Tuesday, March 27, 2018

Limit of recurrence sequence


I have to find a limit (or prove it doesn't exist) for the following recurrence sequence.


$a_1 = 2; a_{n+1} = \frac{1}{2}(a_n + \frac{2}{a_n})$


Now I know, in order to find the limit, I first need to prove that the sequence is monotonic and bounded. I've made a partial table of values and concluded that the sequence is decreasing, thus to prove monotonicity, I've written down:


$ a_{n+1} < a_n \rightarrow a_n > \sqrt{2} $



And that's all I could think of. I don't think the inequality above proves anything so I don't know how to continue. I tried to calculate limit of the sequence by using limits of elements as follows:


$ \lim a_{n+1} = \frac{1}{2}(\lim a_n + \lim \frac{2}{a_n}) = a\Rightarrow a = \sqrt{2}$


But without proving monotonicity and bounding, there's no proof the limit exists at all.
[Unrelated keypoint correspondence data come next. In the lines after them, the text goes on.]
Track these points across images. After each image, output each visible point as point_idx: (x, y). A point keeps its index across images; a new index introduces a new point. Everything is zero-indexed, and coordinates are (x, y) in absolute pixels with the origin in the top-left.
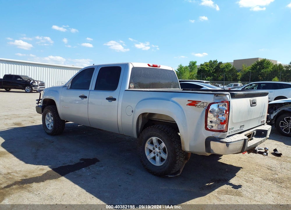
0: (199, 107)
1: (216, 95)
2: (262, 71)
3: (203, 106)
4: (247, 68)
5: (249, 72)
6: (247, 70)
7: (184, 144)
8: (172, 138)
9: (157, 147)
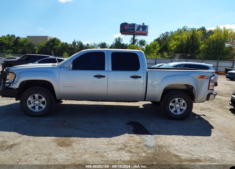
0: (205, 78)
2: (55, 47)
4: (43, 44)
5: (44, 47)
6: (43, 46)
9: (177, 104)
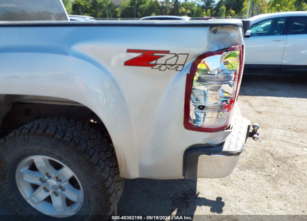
0: (163, 67)
1: (214, 28)
3: (175, 66)
7: (126, 166)
8: (91, 157)
9: (50, 177)
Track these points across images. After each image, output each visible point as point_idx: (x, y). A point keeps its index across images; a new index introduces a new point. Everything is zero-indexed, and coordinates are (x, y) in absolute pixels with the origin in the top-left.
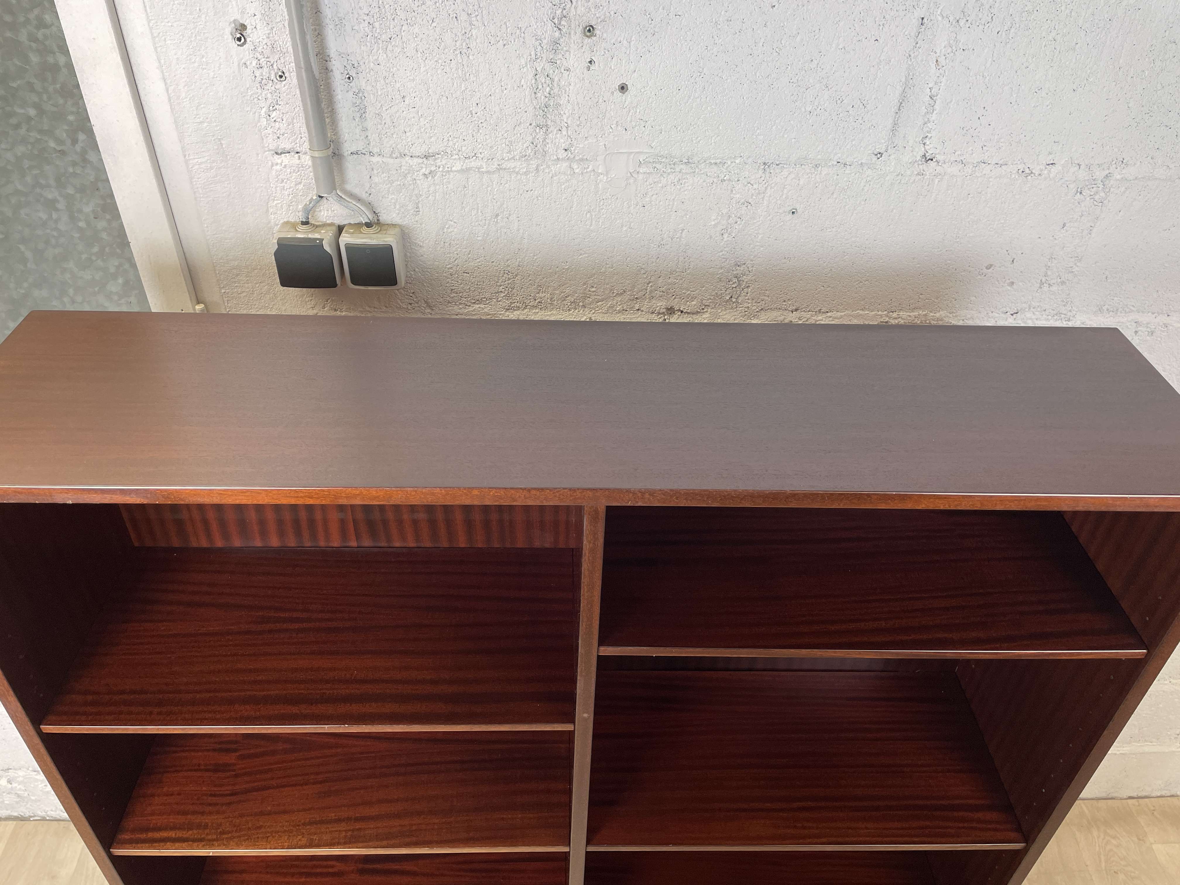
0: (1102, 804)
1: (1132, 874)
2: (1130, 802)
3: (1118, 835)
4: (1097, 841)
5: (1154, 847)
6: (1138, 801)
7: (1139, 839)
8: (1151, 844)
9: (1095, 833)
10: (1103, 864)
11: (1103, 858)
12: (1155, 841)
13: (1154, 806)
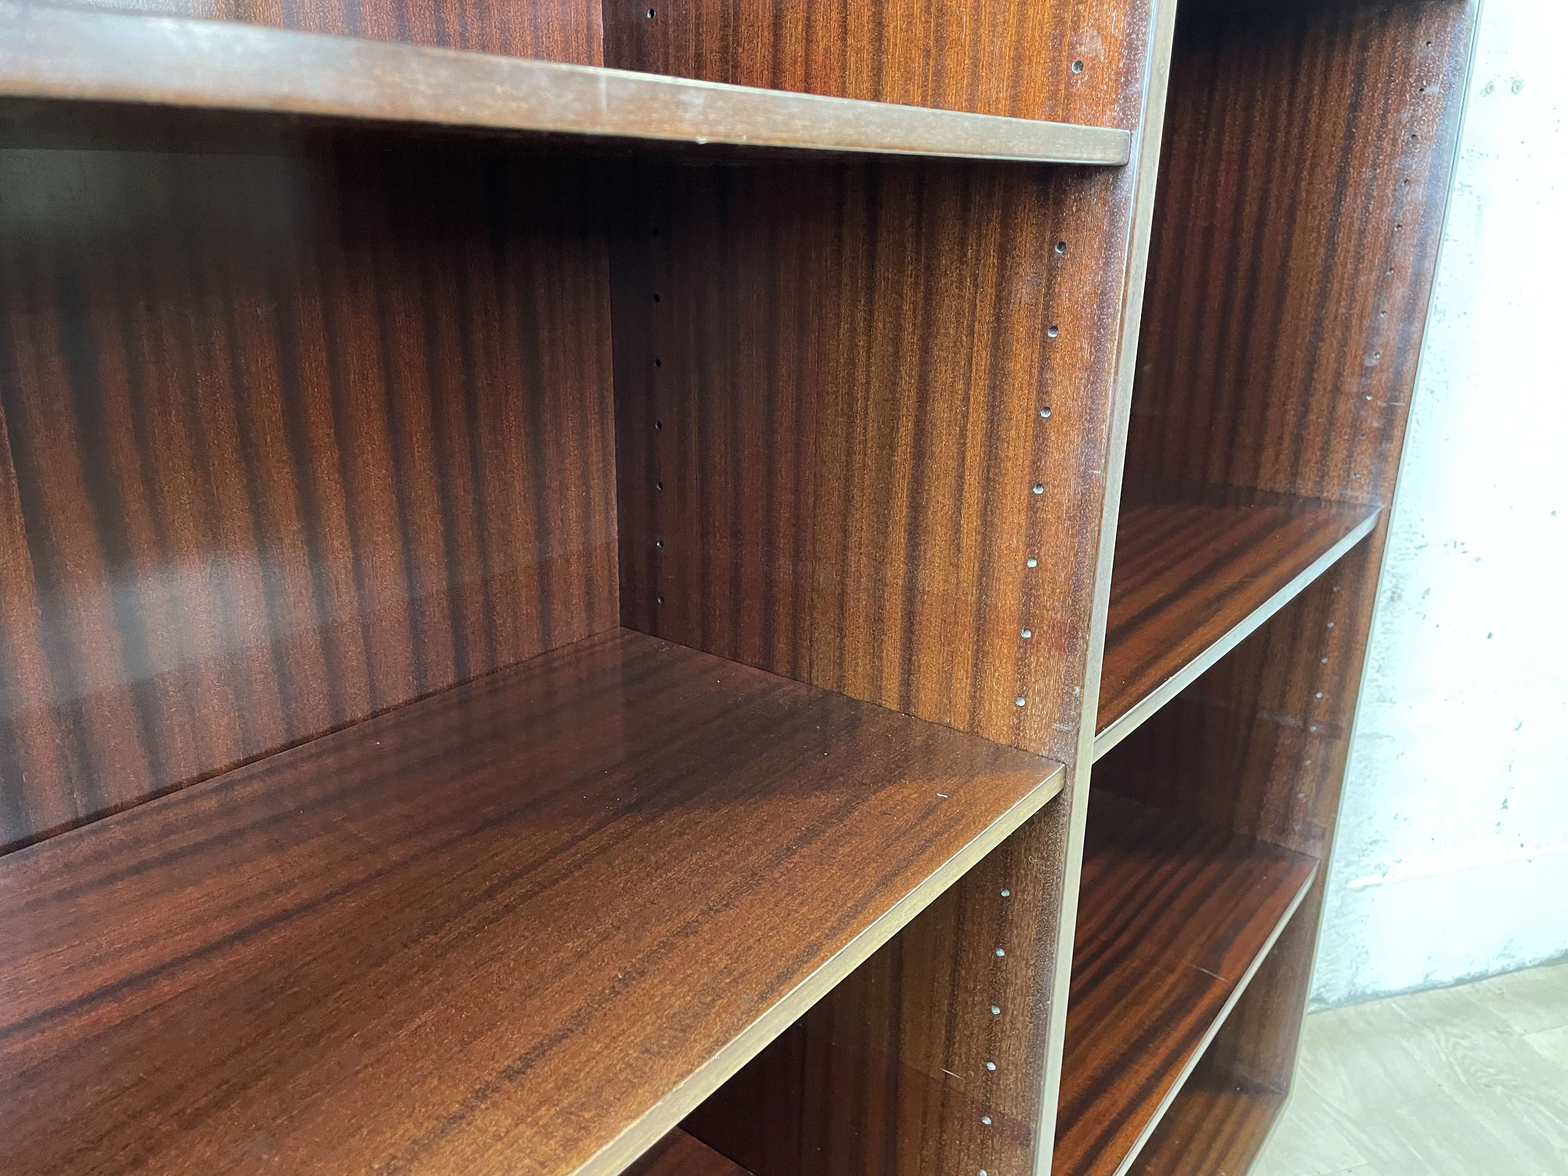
0: (1421, 998)
1: (1514, 1083)
2: (1461, 988)
3: (1467, 1033)
4: (1438, 1047)
5: (1526, 1037)
6: (1473, 987)
7: (1501, 1033)
8: (1521, 1035)
9: (1431, 1037)
10: (1463, 1079)
11: (1458, 1070)
12: (1525, 1030)
13: (1499, 989)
Thank you for any help in advance.


Answer



That is the Babylon's algorithm use to extract the root of a real number, hence the limit you found is good. Have you seen how to study sequences of the form $a_{n+1}=f\left(a_n\right)$ ? You can also focus on $\displaystyle \frac{a_{n+1}}{a_n}$ since the sequence is never null.